Yulong Yin is a member of the Chinese Academy of Engineering, and a researcher at the Institute of Subtropical Agriculture and the Tianjin Institute of Industrial Biotechnology, both of the Chinese Academy of Sciences. He leads a team of more than 50 researchers and has spent eight years studying the molecular mechanisms behind piglet diarrhoea. Here he explains the development of key technologies and a range of feed products that can reduce its incidence.
Yulong Yin, a member of the Chinese Academy of Engineering.Credit: Chinese Academy of Engineering
Piglet diarrhoea causes up to 70% of mortality in pig production. Piglets, especially during weaning, face stressors related to their living environment, social interactions, and dietary habits.

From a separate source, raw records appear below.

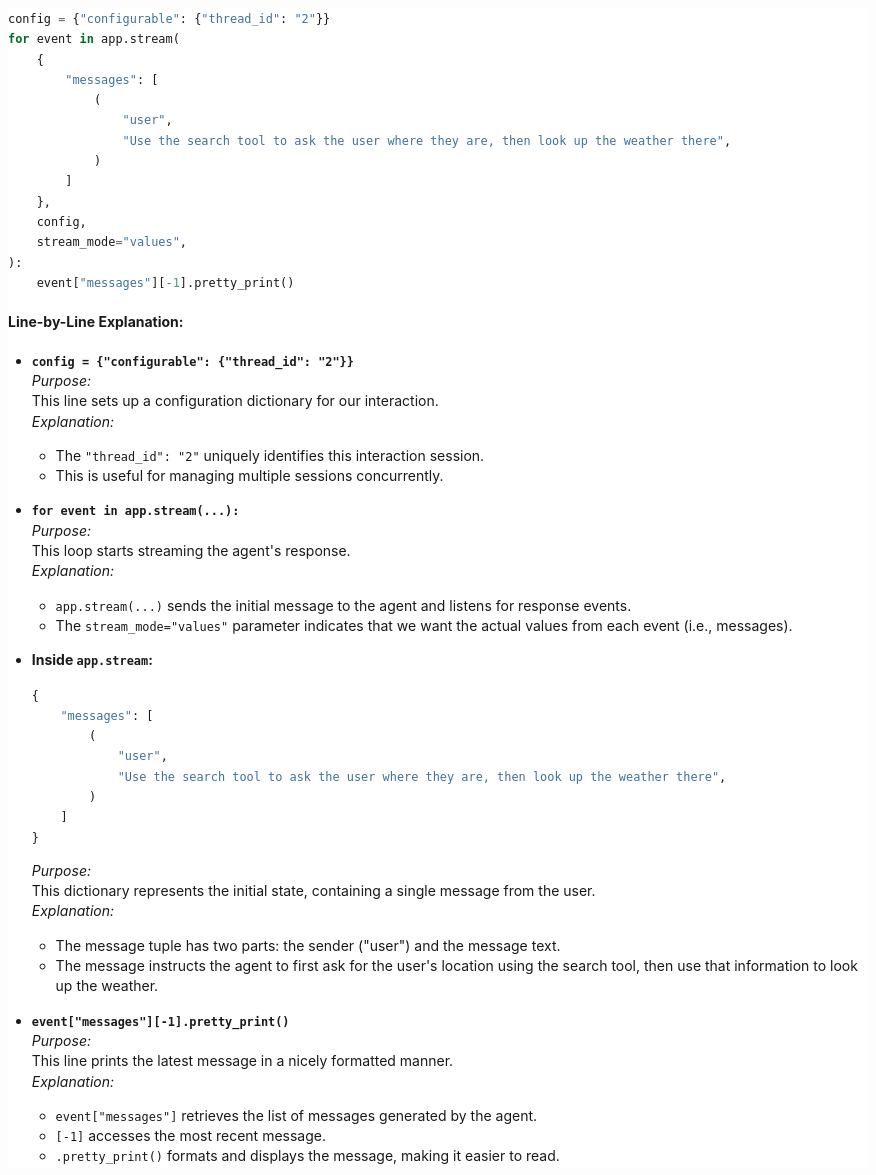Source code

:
 ```python
config = {"configurable": {"thread_id": "2"}}
for event in app.stream(
    {
        "messages": [
            (
                "user",
                "Use the search tool to ask the user where they are, then look up the weather there",
            )
        ]
    },
    config,
    stream_mode="values",
):
    event["messages"][-1].pretty_print()
```

#### Line-by-Line Explanation:

- **`config = {"configurable": {"thread_id": "2"}}`**  
  *Purpose:*  
  This line sets up a configuration dictionary for our interaction.  
  *Explanation:*  
  - The `"thread_id": "2"` uniquely identifies this interaction session.  
  - This is useful for managing multiple sessions concurrently.

- **`for event in app.stream(...):`**  
  *Purpose:*  
  This loop starts streaming the agent's response.  
  *Explanation:*  
  - `app.stream(...)` sends the initial message to the agent and listens for response events.
  - The `stream_mode="values"` parameter indicates that we want the actual values from each event (i.e., messages).

- **Inside `app.stream`:**  
  ```python
  {
      "messages": [
          (
              "user",
              "Use the search tool to ask the user where they are, then look up the weather there",
          )
      ]
  }
  ```  
  *Purpose:*  
  This dictionary represents the initial state, containing a single message from the user.  
  *Explanation:*  
  - The message tuple has two parts: the sender ("user") and the message text.
  - The message instructs the agent to first ask for the user's location using the search tool, then use that information to look up the weather.

- **`event["messages"][-1].pretty_print()`**  
  *Purpose:*  
  This line prints the latest message in a nicely formatted manner.  
  *Explanation:*  
  - `event["messages"]` retrieves the list of messages generated by the agent.
  - `[-1]` accesses the most recent message.
  - `.pretty_print()` formats and displays the message, making it easier to read.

Because their digestive systems are underdeveloped, they are more sensitive to a diet with a high protein level and non-starch polysaccharides — a type of carbohydrate. Nutritional imbalance results in diarrhoea, and weakens the piglets’ immune system.

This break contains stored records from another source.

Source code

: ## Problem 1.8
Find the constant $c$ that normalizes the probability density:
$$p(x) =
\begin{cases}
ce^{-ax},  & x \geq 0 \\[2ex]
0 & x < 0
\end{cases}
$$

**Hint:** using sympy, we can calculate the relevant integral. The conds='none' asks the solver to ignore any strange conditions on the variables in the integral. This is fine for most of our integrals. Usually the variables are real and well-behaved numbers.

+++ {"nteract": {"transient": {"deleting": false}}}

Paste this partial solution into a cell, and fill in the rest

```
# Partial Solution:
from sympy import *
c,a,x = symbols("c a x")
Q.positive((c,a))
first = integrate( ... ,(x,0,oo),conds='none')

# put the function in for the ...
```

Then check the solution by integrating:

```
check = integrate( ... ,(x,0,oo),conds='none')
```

Historically, high levels of antibiotics, copper, and zinc were used to mask the effects of poor nutrition on piglet diarrhoea. However, with the current ban on antibiotics in China and the trend toward reducing trace mineral supplements, piglets have become more sensitive to the nutritional makeup of their feed. Intestinal diseases and diarrhoea caused by nutritional deficiencies or imbalances are now major challenges on pig farms.

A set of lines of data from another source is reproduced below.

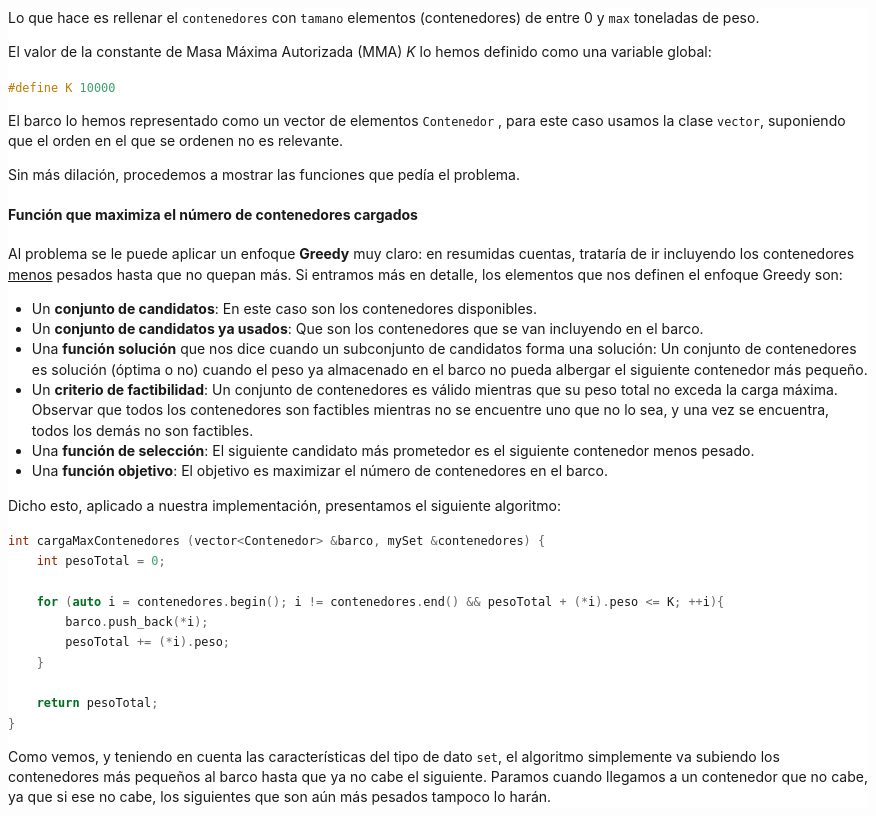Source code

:Lo que hace es rellenar el `contenedores` con `tamano` elementos (contenedores) de entre 0 y `max` toneladas de peso.

El valor de la constante de Masa Máxima Autorizada (MMA) $K$ lo hemos definido como una variable global:

```c++
#define K 10000
```

El barco lo hemos representado como un vector de elementos `Contenedor` , para este caso usamos la clase `vector`, suponiendo que el orden en el que se ordenen no es relevante.

Sin más dilación, procedemos a mostrar las funciones que pedía el problema.

#### Función que maximiza el número de contenedores cargados

Al problema se le puede aplicar un enfoque **Greedy** muy claro: en resumidas cuentas, trataría de ir incluyendo los contenedores <u>menos</u> pesados hasta que no quepan más. Si entramos más en detalle, los elementos que nos definen el enfoque Greedy son:

* Un **conjunto de candidatos**: En este caso son los contenedores disponibles.
* Un **conjunto de candidatos ya usados**: Que son los contenedores que se van incluyendo en el barco.
* Una **función solución** que nos dice cuando un subconjunto de candidatos forma una solución: Un conjunto de contenedores es solución (óptima o no) cuando el peso ya almacenado en el barco no pueda albergar el siguiente contenedor más pequeño.
* Un **criterio de factibilidad**: Un conjunto de contenedores es válido mientras que su peso total no exceda la carga máxima. Observar que todos los contenedores son factibles mientras no se encuentre uno que no lo sea, y una vez se encuentra, todos los demás no son factibles.
* Una **función de selección**: El siguiente candidato más prometedor es el siguiente contenedor menos pesado.
* Una **función objetivo**: El objetivo es maximizar el número de contenedores en el barco.

Dicho esto, aplicado a nuestra implementación, presentamos el siguiente algoritmo:

```c++
int cargaMaxContenedores (vector<Contenedor> &barco, mySet &contenedores) {
    int pesoTotal = 0;

    for (auto i = contenedores.begin(); i != contenedores.end() && pesoTotal + (*i).peso <= K; ++i){
        barco.push_back(*i);
        pesoTotal += (*i).peso;
    }

    return pesoTotal;
}
```

Como vemos, y teniendo en cuenta las características del tipo de dato `set`, el algoritmo simplemente va subiendo los contenedores más pequeños al barco hasta que ya no cabe el siguiente. Paramos cuando llegamos a un contenedor que no cabe, ya que si ese no cabe, los siguientes que son aún más pesados tampoco lo harán.
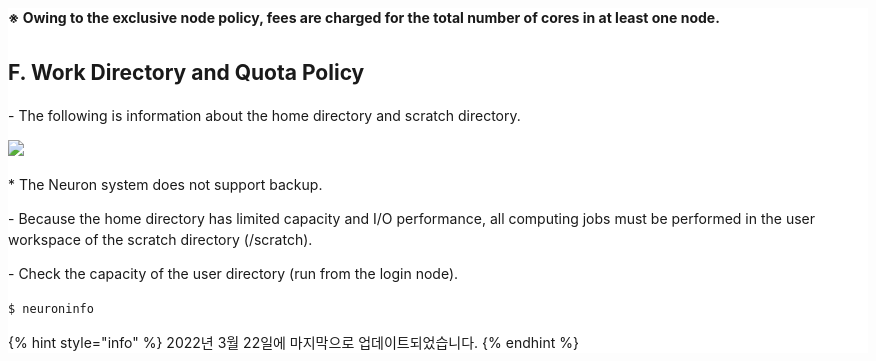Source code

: **※ Owing to the exclusive node policy, fees are charged for the total number of cores in at least one node.**

## F. Work Directory and Quota Policy

\- The following is information about the home directory and scratch directory.

![](../.gitbook/assets/work\_directory\_and\_quota\_policy.png)

\* The Neuron system does not support backup.

\- Because the home directory has limited capacity and I/O performance, all computing jobs must be performed in the user workspace of the scratch directory (/scratch).

\- Check the capacity of the user directory (run from the login node).

```
$ neuroninfo
```

{% hint style="info" %}
2022년 3월 22일에 마지막으로 업데이트되었습니다.
{% endhint %}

What are some of your team’s observations?
Our investigation began with a question — how does diarrhoea occur and persist? To find out, we systematically examined the impact of various compositions of pig feed on intestinal health and piglet diarrhoea, all within the context of an antibiotic-free diet. Identifying key nutrients that induce diarrhoea presented us with a significant challenge. We had to screen dozens of nutrients, one by one, through rigorous animal testing and find out what amounts elicited a diarrhetic effect.
We have identified crucial factors, including iron deficiency during the suckling period, electrolyte imbalances, niacin deficiency, folic acid deficiency and high protein intake. Interestingly, these factors are also associated with changes in the colonial microbial composition of weaning pigs, specifically the increased abundance of bacteria Firmicutes, and decreased levels of Bacteroidetes. Upon further examination of piglets fed with different diets, we uncovered the intricate interplay between nutrients, microbiota and hosts, which may underpin the development of diarrhoea. Overload of undigested nutrients reaching the hindgut or malnutrition induced intestinal damage may both cause imbalanced microbial populations in the gut. It is this so-called ‘microbial dysbiosis’ that further leads to intestinal inflammation and piglet diarrhoea.
Through use of nutritional stress-induced models of piglet diarrhoea, we were able to identify key pathways involved in the development of this condition. For example, high protein diets serve as a stressor that activates the canonical inflammation pathway, known as NF-κB signalling. Additionally, we discovered that the AMPK/α-ketoglutarate axis, which governs cell energy balance, plays a crucial role in regulating intestinal water and ion balance. When disrupted, this axis can lead to impaired intestinal function.
What technologies have you developed?
Long-term and high-dose use of multiple types of antibiotics can lead to antibiotic resistance, compromised animal immune function, residual antibiotics in pork which may be transmitted to humans through the food chain and environmental pollution. Our knowledge of diet-microbe-host interactions and key molecular pathways allow us to develop more sustainable and ecological-friendly technologies. These include improving digestion and absorption in the small intestine by using amino acids and their derivative metabolites, functional fatty acids, and betaine; reshaping of the intestinal microbiome through probiotics such as Pediococcus pentosaceus and Bacillus subtilis; and suppressing the intestinal inflammatory responses using γ-aminobutyric acid, melatonin (tryptophan-related metabolite), and plant extracts. The feed additives and feed products transformed by our technology have reduced piglet diarrhoea incidence by 25–30%.
Besides nutritional science, what else are you focusing on?
China is both the world’s largest pork producer and consumer of pork products, so any technological advancement in pig farming will bring huge socio-economic benefits. However, China’s pig farming industry is still facing serious problems such as shortage of feed resources, and a high level of environmental pollution. Our team is now conducting research on pig breeding, feed utilization, ecological farming, and alternatives to antibiotics. In particular, we are focusing on utilizing local pig resources, making use of farming waste more efficiently, optimizing the breeding cycle, and using plant extracts, active plant natural products from synthetic microorganisms, and probiotics as feed additives.